Currently, I only see the following pickle files in that directory.
25M bcss_train_resnet50_trunc.pkl
9.3M bcss_train_vits_tcga_brca_dino.pkl
4.5M bcss_val_resnet50_tcga_brca_simclr.pkl
2.3M bcss_val_resnet50_trunc.pkl
868K bcss_val_vits_tcga_brca_dino.pkl
19M breastpathq_train_resnet50_tcga_brca_simclr.pkl
9.4M breastpathq_train_resnet50_trunc.pkl
3.6M breastpathq_train_vits_tcga_brca_dino.pkl
1.5M breastpathq_val_resnet50_tcga_brca_simclr.pkl
744K breastpathq_val_resnet50_trunc.pkl
280K breastpathq_val_vits_tcga_brca_dino.pkl
783M crc100knonorm_train_resnet50_tcga_brca_simclr.pkl
393M crc100knonorm_train_resnet50_trunc.pkl
149M crc100knonorm_train_vits_tcga_brca_dino.pkl
57M crc100knonorm_val_resnet50_tcga_brca_simclr.pkl
29M crc100knonorm_val_resnet50_trunc.pkl
11M crc100knonorm_val_vits_tcga_brca_dino.pkl
783M crc100k_train_resnet50_tcga_brca_simclr.pkl
393M crc100k_train_resnet50_trunc.pkl
149M crc100k_train_vits_tcga_brca_dino.pkl
57M crc100k_val_resnet50_tcga_brca_simclr.pkl
29M crc100k_val_resnet50_trunc.pkl
11M crc100k_val_vits_tcga_brca_dino.pkl
Thanks in advance.
Hi @ramprs21 - see https://github.com/mahmoodlab/HIPT/tree/master/3-Self-Supervised-Eval/embeddings_slide_lib.
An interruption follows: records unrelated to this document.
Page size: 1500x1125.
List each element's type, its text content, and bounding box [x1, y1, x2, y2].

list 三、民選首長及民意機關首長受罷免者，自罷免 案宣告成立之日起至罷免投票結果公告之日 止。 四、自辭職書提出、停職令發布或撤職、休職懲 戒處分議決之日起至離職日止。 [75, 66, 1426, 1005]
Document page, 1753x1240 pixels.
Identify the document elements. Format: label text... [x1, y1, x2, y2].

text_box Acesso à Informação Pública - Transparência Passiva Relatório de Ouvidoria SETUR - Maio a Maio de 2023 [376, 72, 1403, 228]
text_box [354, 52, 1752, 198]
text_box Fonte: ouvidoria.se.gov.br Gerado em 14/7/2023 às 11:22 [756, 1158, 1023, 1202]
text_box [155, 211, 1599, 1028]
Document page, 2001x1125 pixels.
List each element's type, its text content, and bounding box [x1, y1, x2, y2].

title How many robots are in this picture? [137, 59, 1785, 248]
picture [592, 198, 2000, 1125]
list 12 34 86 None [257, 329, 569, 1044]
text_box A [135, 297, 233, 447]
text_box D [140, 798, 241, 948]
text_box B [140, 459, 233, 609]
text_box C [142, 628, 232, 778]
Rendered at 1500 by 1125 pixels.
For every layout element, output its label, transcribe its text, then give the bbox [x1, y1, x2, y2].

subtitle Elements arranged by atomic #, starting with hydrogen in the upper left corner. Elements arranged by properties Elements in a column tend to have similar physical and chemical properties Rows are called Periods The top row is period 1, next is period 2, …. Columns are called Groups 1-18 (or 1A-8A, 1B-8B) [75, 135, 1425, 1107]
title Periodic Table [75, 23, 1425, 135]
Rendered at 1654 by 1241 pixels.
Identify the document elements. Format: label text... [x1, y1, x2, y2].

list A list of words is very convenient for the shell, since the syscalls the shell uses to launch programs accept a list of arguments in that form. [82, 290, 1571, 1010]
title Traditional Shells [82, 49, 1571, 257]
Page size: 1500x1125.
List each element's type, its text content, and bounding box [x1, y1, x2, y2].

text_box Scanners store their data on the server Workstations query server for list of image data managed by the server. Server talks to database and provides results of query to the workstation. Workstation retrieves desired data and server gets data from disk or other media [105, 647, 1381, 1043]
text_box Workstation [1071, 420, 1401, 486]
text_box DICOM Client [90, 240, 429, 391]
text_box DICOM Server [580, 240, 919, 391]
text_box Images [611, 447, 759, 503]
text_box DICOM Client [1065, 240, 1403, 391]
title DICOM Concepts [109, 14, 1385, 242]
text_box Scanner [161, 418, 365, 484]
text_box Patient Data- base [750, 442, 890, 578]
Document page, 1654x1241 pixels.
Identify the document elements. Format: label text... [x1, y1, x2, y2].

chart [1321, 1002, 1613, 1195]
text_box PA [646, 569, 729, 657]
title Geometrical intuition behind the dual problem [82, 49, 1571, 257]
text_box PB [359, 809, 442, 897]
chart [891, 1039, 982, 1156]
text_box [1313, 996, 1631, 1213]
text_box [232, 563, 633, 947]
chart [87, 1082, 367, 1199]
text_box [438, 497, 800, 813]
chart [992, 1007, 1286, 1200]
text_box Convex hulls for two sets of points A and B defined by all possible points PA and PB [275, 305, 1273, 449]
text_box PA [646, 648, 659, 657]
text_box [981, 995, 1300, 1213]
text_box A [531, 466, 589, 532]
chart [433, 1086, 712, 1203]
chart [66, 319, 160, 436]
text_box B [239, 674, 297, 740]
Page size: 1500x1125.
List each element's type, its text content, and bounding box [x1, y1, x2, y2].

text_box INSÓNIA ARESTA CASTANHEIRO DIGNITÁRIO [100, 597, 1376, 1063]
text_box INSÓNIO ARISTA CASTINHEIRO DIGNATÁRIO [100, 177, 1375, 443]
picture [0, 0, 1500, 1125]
Hi @Richarizardd, the *.pt files in 3-Self-Supervised-Eval/embeddings_slide_lib/embeddings_slide_lib/vit256mean_tcga_slide_embeddings
seem to not be the right dimensions (192 instead of 384), so I believe they are computed using outputs of 2nd stage. See below,
Python 3.9.10 | packaged by conda-forge | (main, Feb 1 2022, 21:24:11)
[GCC 9.4.0] on linux
Type "help", "copyright", "credits" or "license" for more information.
>>> import torch
>>> data = torch.load('3-Self-Supervised-Eval/embeddings_slide_lib/embeddings_slide_lib/vit256mean_tcga_slide_embeddings/TCGA-BA-6869-01Z-00-DX1.6e58648e-3309-47bb-b2c7-b71bcd9dc69b.pt')
>>> data.shape
torch.Size([52, 192])
Whereas I am looking for inputs to the 2nd stage pre-training which I believe are a list of *.pt files each containing tensor of dimension (256x384)
.
Hi @ramprs21 - apologies for the confusion. The previous link refers to the already pre-extracted "region-level" feature embeddings for each slide in TCGA. Regarding the *.pt files for hierarchical pretraining, it is logistically difficult at the moment to make available all [M x 256 x 384]
"patch-level" feature embeddings, where M
is the number of regions. Looking into ways to make this more available!
Thank you @Richarizardd. Could you please update here whenever you make the 1st stage features available? Thank you :)
Hi @ramprs21 @Richarizardd , For the hierarchical pretraining (2nd stage), will the training time be much faster than the 1st stage since one region can now be converted into [256,384] which, when trained, will be reshaped again into [1,384,16,16]?